0Comments

'Crimes of the Future' Review: Eat Trash, Be Free

Cronenberg's newest film returns to his body horror roots

After more than twenty years, David Cronenberg returns to the world of sci-fi body horror without missing a beat. Amid the rotting bones of a nameless, placeless coastal city, the performance artists Caprice (Léa Seydoux) and Saul Tenser (Viggo Mortensen) collaborate in public surgical extractions of Saul’s “novel organs,” glands and other, more complex biological structures produced spontaneously by his body as a symptom of what is termed “Accelerated Evolution Syndrome.” Here the nebulous conspiracies of eXistenZ and Videodrome crash headlong into the surgical fetishization of Dead Ringers and the preoccupation with artistic practice which forms a throughline in much of Cronenberg’s earlier work. The humanity of Crimes of the Future is capable of tremendous acts of reshaping and embodiment, but at the same time it fears itself, fears the possibility of permanent change to the genome and the “dilution” of what it means to be human.
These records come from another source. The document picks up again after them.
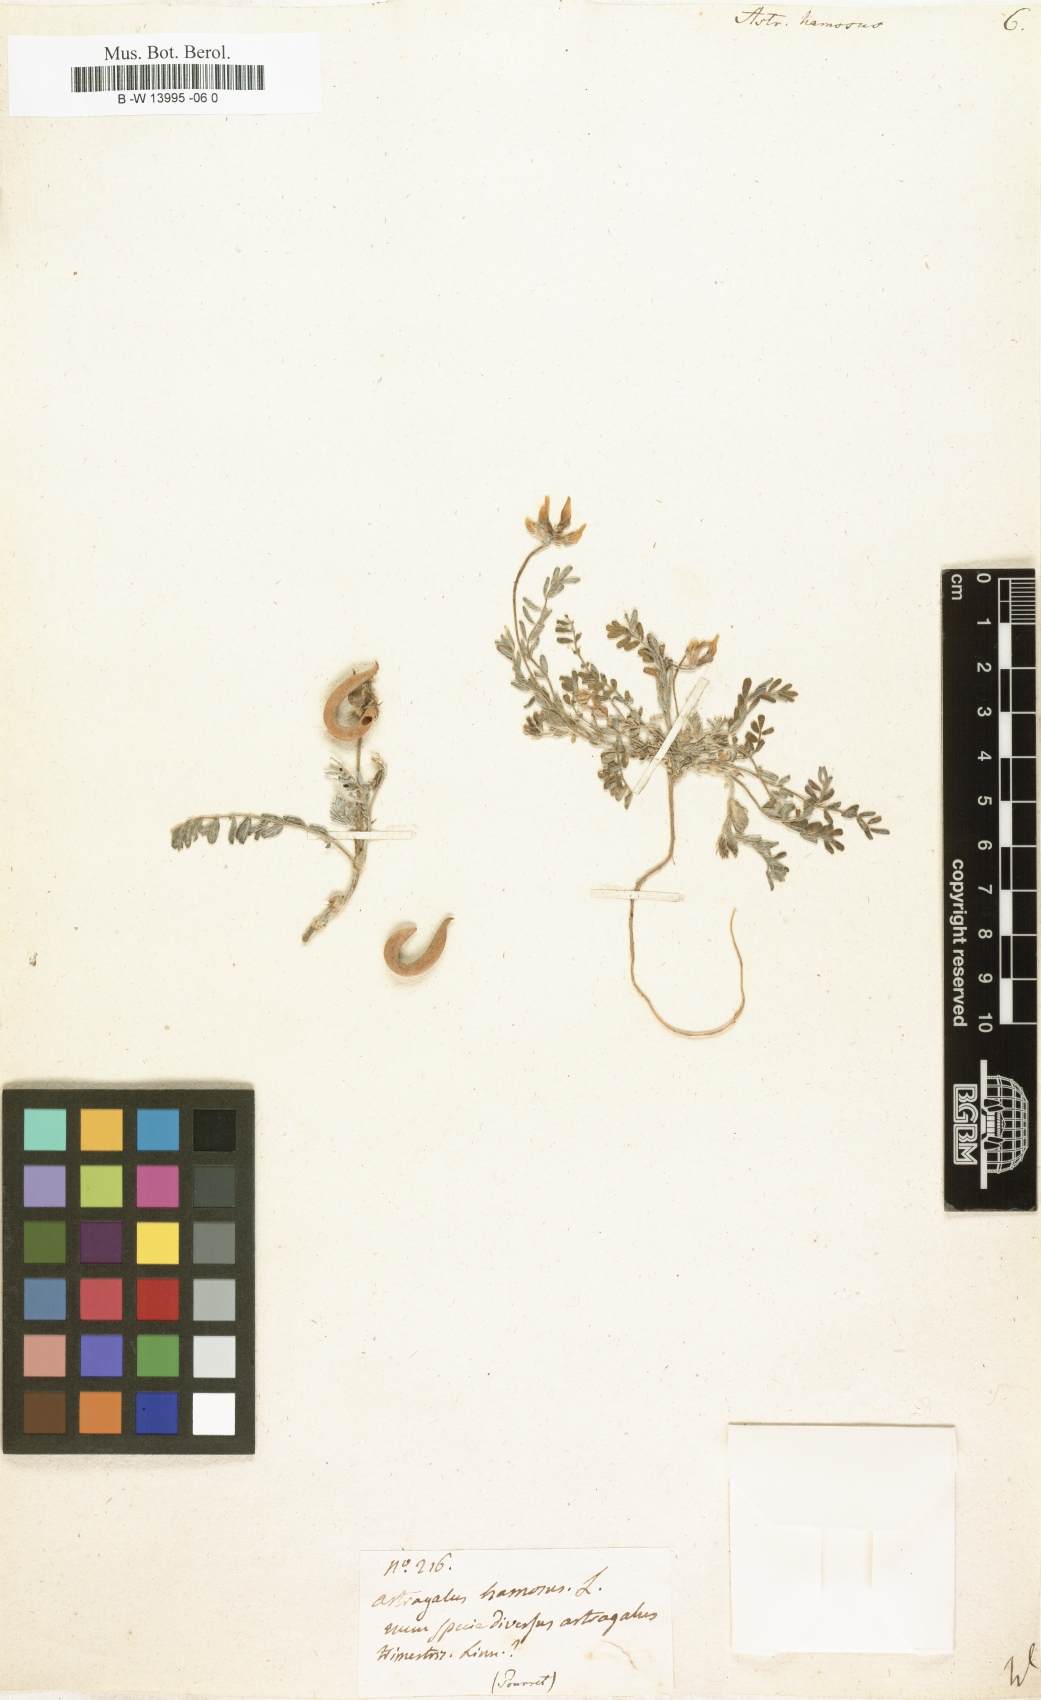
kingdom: Plantae
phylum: Tracheophyta
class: Magnoliopsida
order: Fabales
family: Fabaceae
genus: Astragalus
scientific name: Astragalus hamosus
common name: European milkvetch
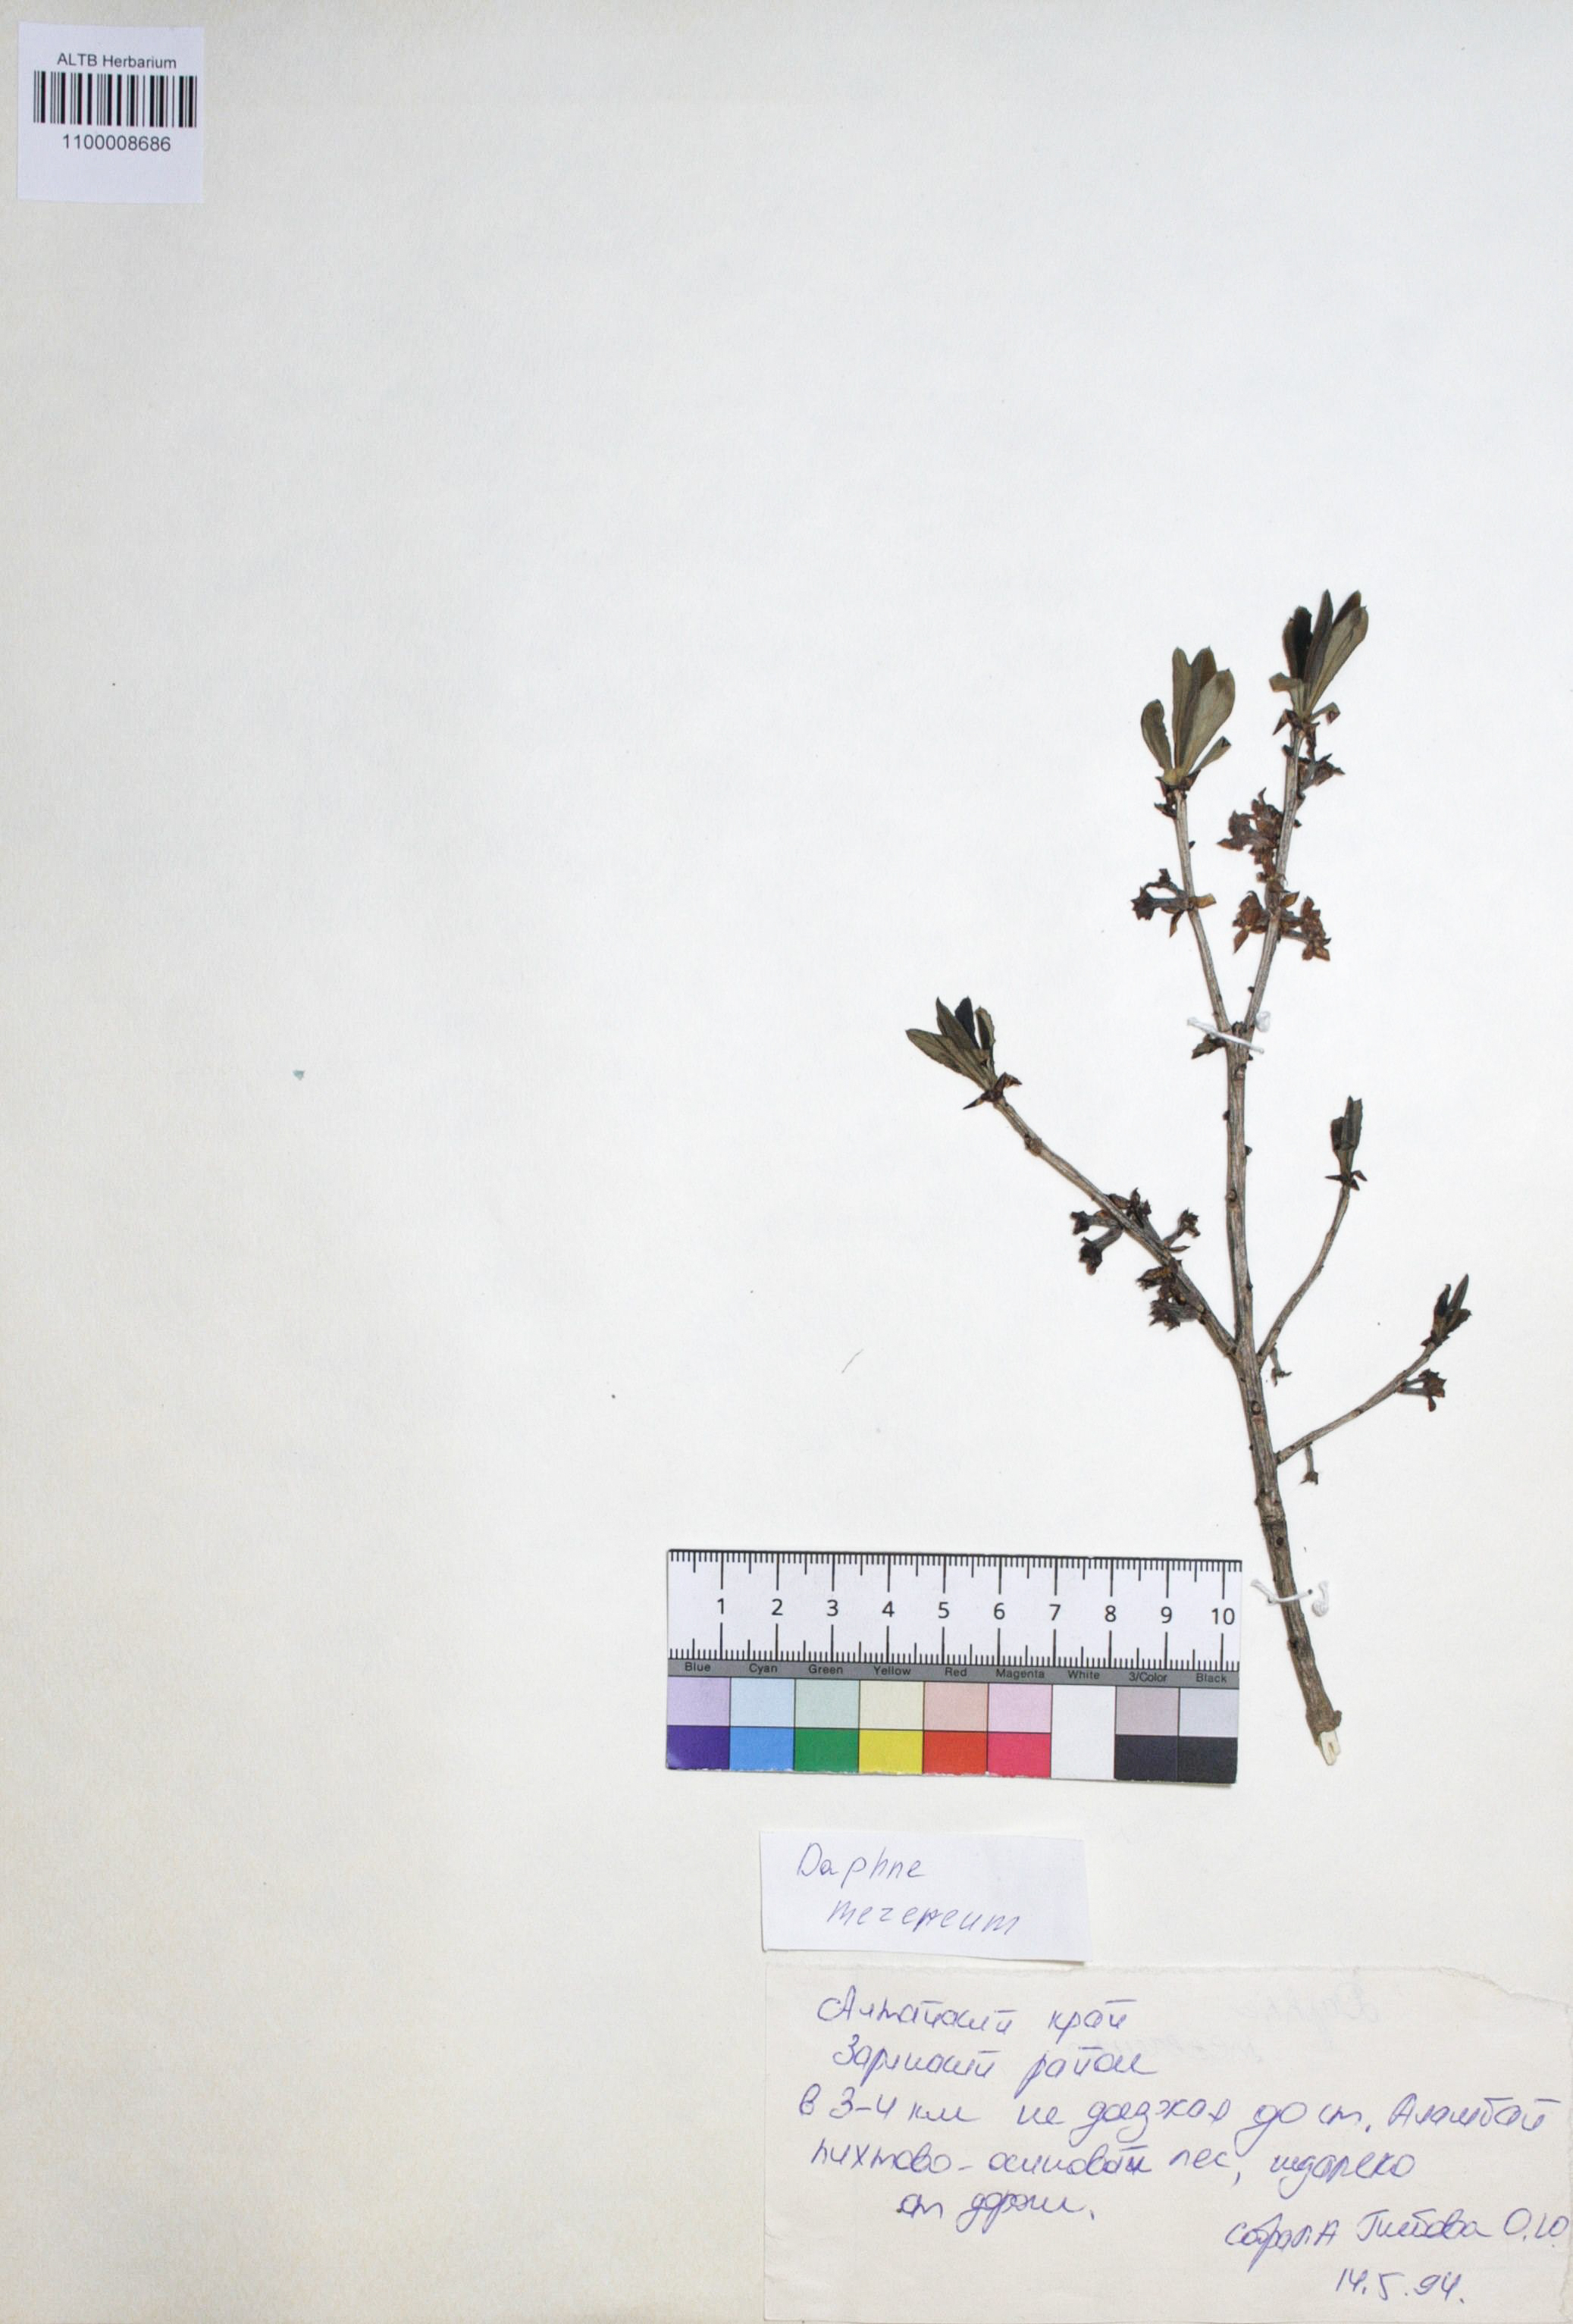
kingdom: Plantae
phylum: Tracheophyta
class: Magnoliopsida
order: Malvales
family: Thymelaeaceae
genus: Daphne
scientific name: Daphne mezereum
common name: Mezereon
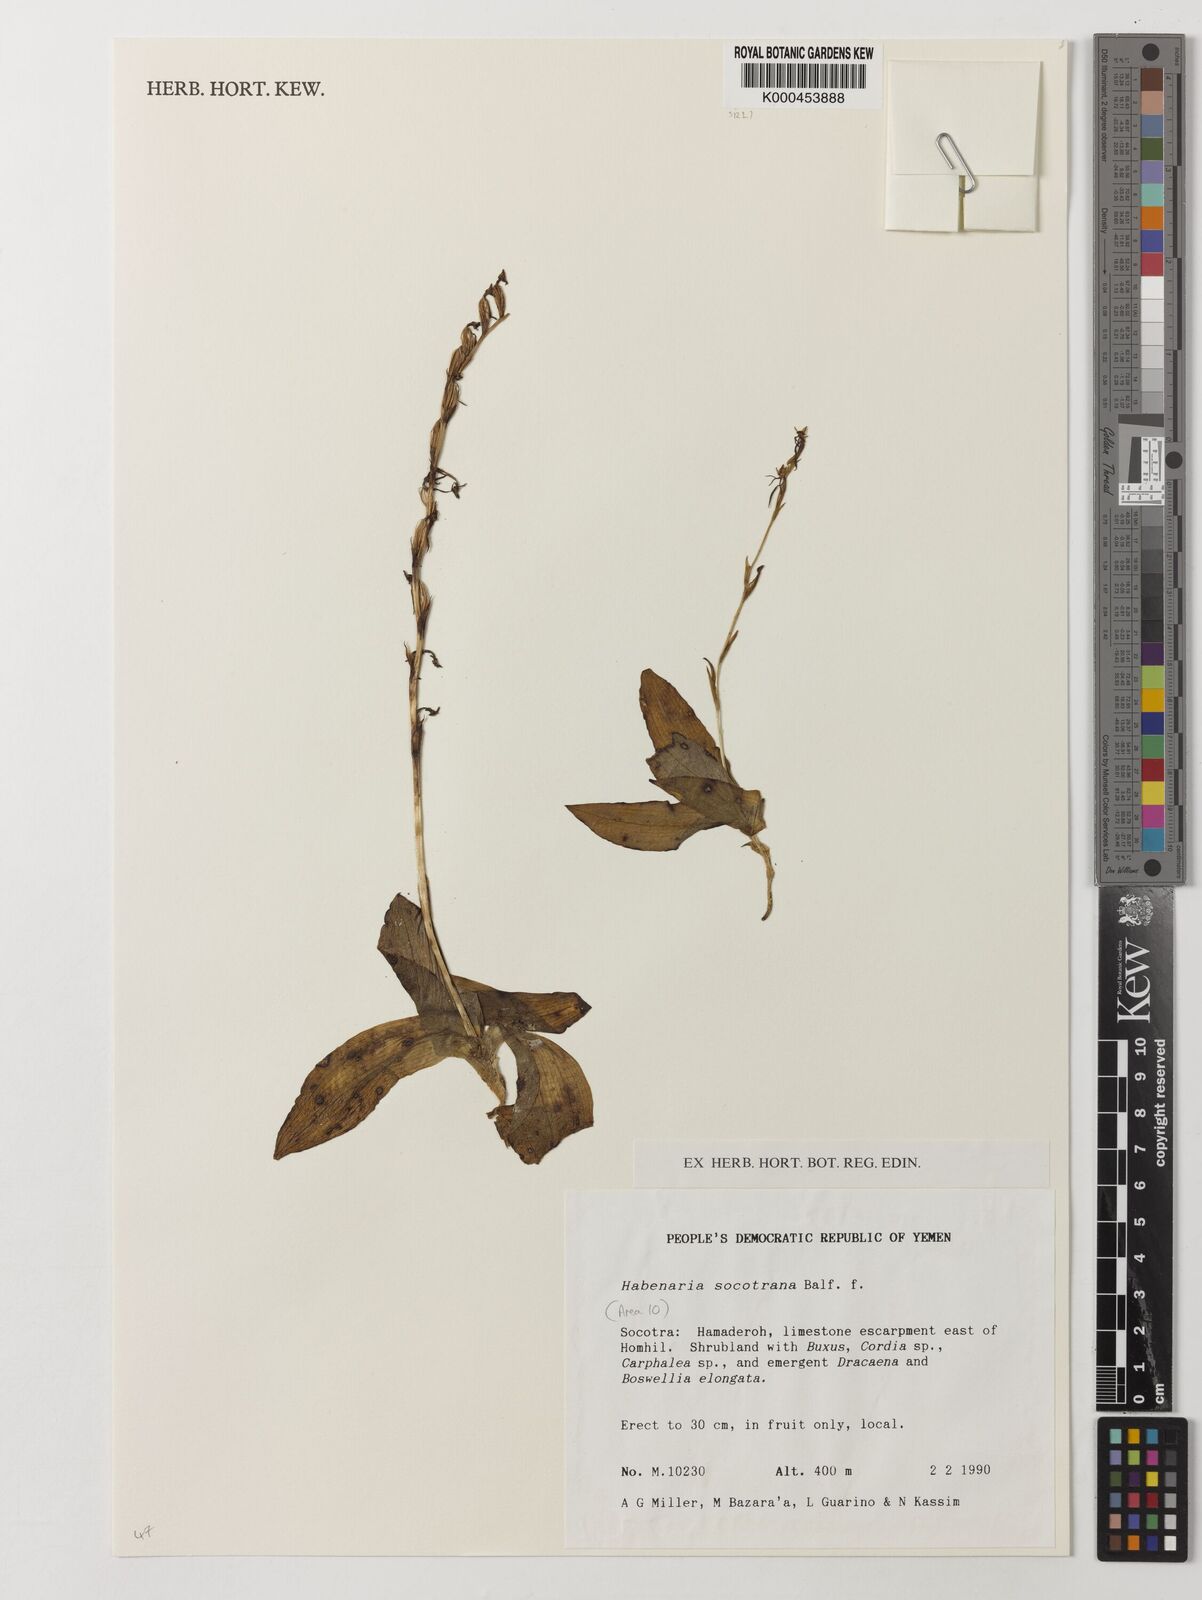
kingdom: Plantae
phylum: Tracheophyta
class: Liliopsida
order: Asparagales
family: Orchidaceae
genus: Habenaria
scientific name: Habenaria socotrana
This is the titular body of crime: the transgression of passing on novel genetic traits and plunging humanity into an existential crisis.

All the subtext and psychosexual undercurrents at work under the skin of Cronenberg’s filmography — the Mantel brothers’ obsession with creating surgical instruments to operate on “mutant women” and their concept of the “inner beauty pageant” for organs from Dead Ringers along with the bodily transformations of The Fly, Videodrome, and Rabid — has become text. The wild fancies of his early films are, if not precisely normalized, at least known facts of life in this corroded future, a place where lovers vivisect each other on camera and on street corners, where pain has ceased to exist and wounds no longer become infected. A world where, as awkward bureaucrat Timlin (Kristen Stewart) declares in a stammering whisper, “Surgery is the new sex.” It’s a heady mixture, one Cronenberg dives into right out of the gate, but with just enough restraint to keep the sensual mystery of it all alive and throbbing.

Crimes of the Future

It’s Time to Stop Seeing, It’s Time to Stop Talking

At a dramatic public exhibition of extreme body modification, Caprice watches as a dancer covered in surgically grafted ears has his mouth and eyes sewn shut before performing, but no sooner does the routine begin then a fellow observer begins tearing it apart. “It’s bad design,” she sniffs to Caprice. “The extra ears aren’t even functional, and between you and me he’s a better dancer than he is a conceptual thinker.” In moments like this it’s hard not to see Cronenberg wrestling with his long legacy as an artist in an ever-changing world, with his decades-long departure from sci-fi and horror and the eye-searing aesthetics of gore and transformation which have become virtually synonymous with the director’s name. Here he is back at the source, his power to sculpt these images and channel the lust and anxiety they invoke undiminished, his already strong cast buoyed by standout performances by Mortensen and Stewart, but the specter of aging and obsolescence is at his shoulder.

Seldom has a protagonist seemed more autobiographical in Cronenberg’s filmography than does Saul Tenser, gray-haired and enfeebled, his body ceaselessly incubating grisly curiosities he displays in public venues even as his health fails him. From personal essays to his lamentable NFT project The Death of David Cronenberg, aging has been much on the director’s mind for the past decade. With Crimes of the Future he reflects not just on his own mortality, but on the world’s, and the ways in which his art and the sensibilities it represents might influence this period of grave decline as plague, oppression, and climate change ravage human civilization. The vision he shares with his characteristic skill is at once lofty and squalid, principled and feral. If we are to live in the gutter, the least we can do is learn to feed ourselves on garbage.